▶ [TEXT UNDER STUDY]
▼▼▼

SimCity, Cellular Automata, and Happy Tool for HyperLook (nee HyperNeWS (nee GoodNeWS)):
>[...] HyperLook is a HyperCard-inspired graphical user interface development environment from the Turing Institute, but reinvented with networking, and programmed and rendered in PostScript code and graphics.
>[...] HyperLook was so far ahead of its time that there still isn’t anything quite like it today. But HyperCard itself has inspired many other systems like Scratch, Snap! and Lively Kernel, which go much further than HyperLook ever did in many ways, using SmallTalk or JavaScript instead of HyperTalk or PostScript.
>[...] The Axis of Eval: Code, Graphics, and Data: Structured PostScript graphics, data and code are the axis around which everything rotates.
Alan Kay on “Should web browsers have stuck to being document viewers?” and a discussion of Smalltalk, HyperCard, NeWS, and HyperLook:
>There were several streams of development which naturally influenced each other- broadly:
>Libraries [...]
>Kernel window systems [...]
>Network window systems supporting access to multiple windows from multiple address spaces on multiple machines via a network, starting from work at PARC by Bob Sproull & (if memory serves) Elaine Sonderegger, leading to Andrew, SunDew which became NeWS, and W which became X.
PIXIE was another very early networked user interface system from the University of Cambridge, which ran across the network between a PDP-7 with a Type 340 vector graphics display and light pen, and a Titan (prototype of the Atlas 2) mainframe.
David S H Rosenthal's home town is Cambridge, and he was actually a student at Cambridge at the time, and used those same Titan and PDP-7 computers himself! So it's fair to say that PIXIE had a direct influence on his subsequent work on Andrew, X11, and NeWS.
Neil E. Wiseman, Heinz U. Lemke, John O. Hiles,
PIXIE: A New Approach to Graphical Man-Machine Communication,
Proceedings of 1969 CAD Conference Southampton
IEEE Conference Publication 51, pp. 463–471.
David Chapman, Cambridge University Library
https://www.cl.cam.ac.uk/library/archives.html
This film demonstrates an early graphical user interface in use.
It was made in 1969 to accompany a paper entitled “PIXIE: a new approach to
graphical man-machine communication” presented at the 1969 CAD Conference
held in Southampton.
1965 [...]
Fifteen years of CAD research, initially led by C.A. Lang, began,
using a PDP 7 and DEC Type 340 display (the first outside
the USA) connected by data-link to the TITAN. It later
involved a highly innovative numerically-controlled
machine for cutting models of metal parts in plastic foam.
1969 [...]
Research on screen editing under Wiseman using the PDP 7.
> It was being willing to settle for an overly simple text format and formatting scheme — “for convenience” — that started the web media architecture off in entirely the wrong direction
Yes, in the direction of success. Simple things are adopted more eagerly. Alan Kay, Doug Engelbart and Ted Nelson are all "idea men" with very little real world software created. Resenting the actually successful systems seems to be part of their routine.
SmallTalk was on the cusp of getting into the big leagues, with very polished IDEs available from IBM of all places. Then Java sucked out all the oxygen in the room. So Kay has bona fides. Nelson not so much.
For a hint at the backstory on this sort of thing see:
https://www.folklore.org/Origins_of_Spline-Based_and_Anti-Al...
and for the details look up Mike Paquette's posts on usenet's comp.sys.next.advocacy and similar groups.

▲▲▲

[Extracted data entries]
▼▼▼

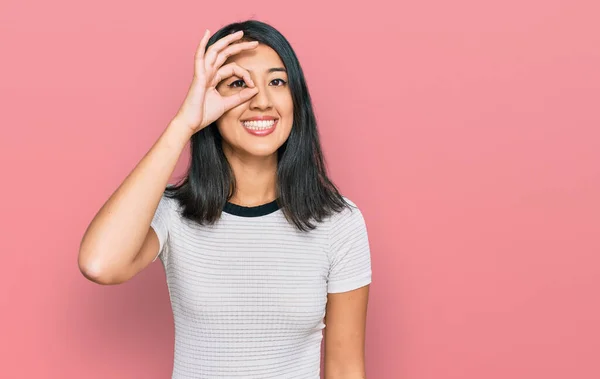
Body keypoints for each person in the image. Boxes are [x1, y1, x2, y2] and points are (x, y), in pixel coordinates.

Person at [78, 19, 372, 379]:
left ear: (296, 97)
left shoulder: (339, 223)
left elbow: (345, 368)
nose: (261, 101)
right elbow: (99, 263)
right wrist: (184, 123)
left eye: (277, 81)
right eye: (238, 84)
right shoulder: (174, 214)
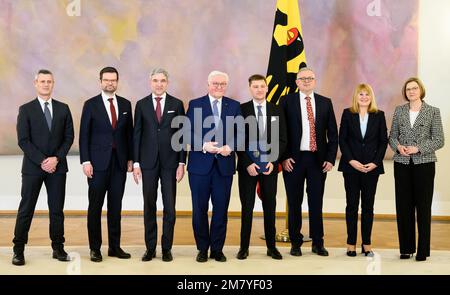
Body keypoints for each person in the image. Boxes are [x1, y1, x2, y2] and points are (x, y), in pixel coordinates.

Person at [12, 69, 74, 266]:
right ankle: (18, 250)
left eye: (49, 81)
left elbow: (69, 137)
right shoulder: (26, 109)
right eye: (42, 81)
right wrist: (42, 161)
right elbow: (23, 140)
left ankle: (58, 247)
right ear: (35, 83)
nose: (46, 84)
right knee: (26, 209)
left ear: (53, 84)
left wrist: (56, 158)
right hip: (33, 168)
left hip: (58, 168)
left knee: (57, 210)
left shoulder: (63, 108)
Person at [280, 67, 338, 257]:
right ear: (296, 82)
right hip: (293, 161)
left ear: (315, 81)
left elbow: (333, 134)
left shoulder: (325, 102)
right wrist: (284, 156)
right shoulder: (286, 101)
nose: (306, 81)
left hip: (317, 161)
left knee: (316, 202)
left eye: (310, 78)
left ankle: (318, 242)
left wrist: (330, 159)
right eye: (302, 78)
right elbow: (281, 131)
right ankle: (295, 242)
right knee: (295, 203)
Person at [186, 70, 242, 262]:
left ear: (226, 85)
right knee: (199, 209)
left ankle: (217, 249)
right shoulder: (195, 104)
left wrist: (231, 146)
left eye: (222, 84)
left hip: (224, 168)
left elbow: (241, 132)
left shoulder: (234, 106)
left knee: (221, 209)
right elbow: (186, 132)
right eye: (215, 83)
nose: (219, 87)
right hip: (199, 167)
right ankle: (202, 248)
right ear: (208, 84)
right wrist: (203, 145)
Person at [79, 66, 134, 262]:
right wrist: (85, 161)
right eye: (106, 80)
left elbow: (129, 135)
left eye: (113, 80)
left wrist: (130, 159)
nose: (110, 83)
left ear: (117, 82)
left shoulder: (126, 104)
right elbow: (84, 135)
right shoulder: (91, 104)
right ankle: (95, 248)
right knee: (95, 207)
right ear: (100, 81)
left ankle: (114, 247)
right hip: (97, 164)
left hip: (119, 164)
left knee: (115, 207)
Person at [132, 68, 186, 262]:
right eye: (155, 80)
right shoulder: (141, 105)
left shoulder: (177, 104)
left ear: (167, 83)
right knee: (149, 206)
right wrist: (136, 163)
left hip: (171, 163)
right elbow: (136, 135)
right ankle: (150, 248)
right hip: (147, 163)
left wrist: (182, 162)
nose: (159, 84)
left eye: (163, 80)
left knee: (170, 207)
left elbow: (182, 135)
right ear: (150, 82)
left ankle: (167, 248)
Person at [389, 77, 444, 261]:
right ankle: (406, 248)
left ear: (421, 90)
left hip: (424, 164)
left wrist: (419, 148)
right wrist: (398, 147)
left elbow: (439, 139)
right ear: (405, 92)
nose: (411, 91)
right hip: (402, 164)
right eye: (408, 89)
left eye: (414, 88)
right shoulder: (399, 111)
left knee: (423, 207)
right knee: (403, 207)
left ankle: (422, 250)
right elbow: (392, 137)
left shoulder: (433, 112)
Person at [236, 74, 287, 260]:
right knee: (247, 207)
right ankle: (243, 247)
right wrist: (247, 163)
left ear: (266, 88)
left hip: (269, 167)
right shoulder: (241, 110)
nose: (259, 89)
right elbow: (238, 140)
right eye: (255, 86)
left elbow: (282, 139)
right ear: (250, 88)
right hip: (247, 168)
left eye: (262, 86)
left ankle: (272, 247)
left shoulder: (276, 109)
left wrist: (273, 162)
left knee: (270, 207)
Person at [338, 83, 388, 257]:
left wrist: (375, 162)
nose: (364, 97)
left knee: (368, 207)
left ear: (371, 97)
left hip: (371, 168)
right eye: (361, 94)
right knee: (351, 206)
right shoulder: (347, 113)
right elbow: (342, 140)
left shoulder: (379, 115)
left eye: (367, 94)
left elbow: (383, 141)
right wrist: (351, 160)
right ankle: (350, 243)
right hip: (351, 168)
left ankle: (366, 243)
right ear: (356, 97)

▲▲▲

▶ [THINGS TO DO]
1. Answer these questions from the text on early graphical interfaces:
(a) What is HyperLook programmed and rendered in?
(b) Between which two computers did PIXIE run?
(c) According to the text, which company offered very polished SmallTalk IDEs?
2. In the text on early graphical interfaces, the PARC work by Bob Sproull is said to have led to several network window systems. List every system named in that line.

▶ [YOUR RESPONSES]
1.
(a) PostScript code and graphics.
(b) A PDP-7 with a Type 340 vector graphics display and light pen, and a Titan mainframe (prototype of the Atlas 2).
(c) IBM.

2.
Andrew
SunDew
NeWS
W
X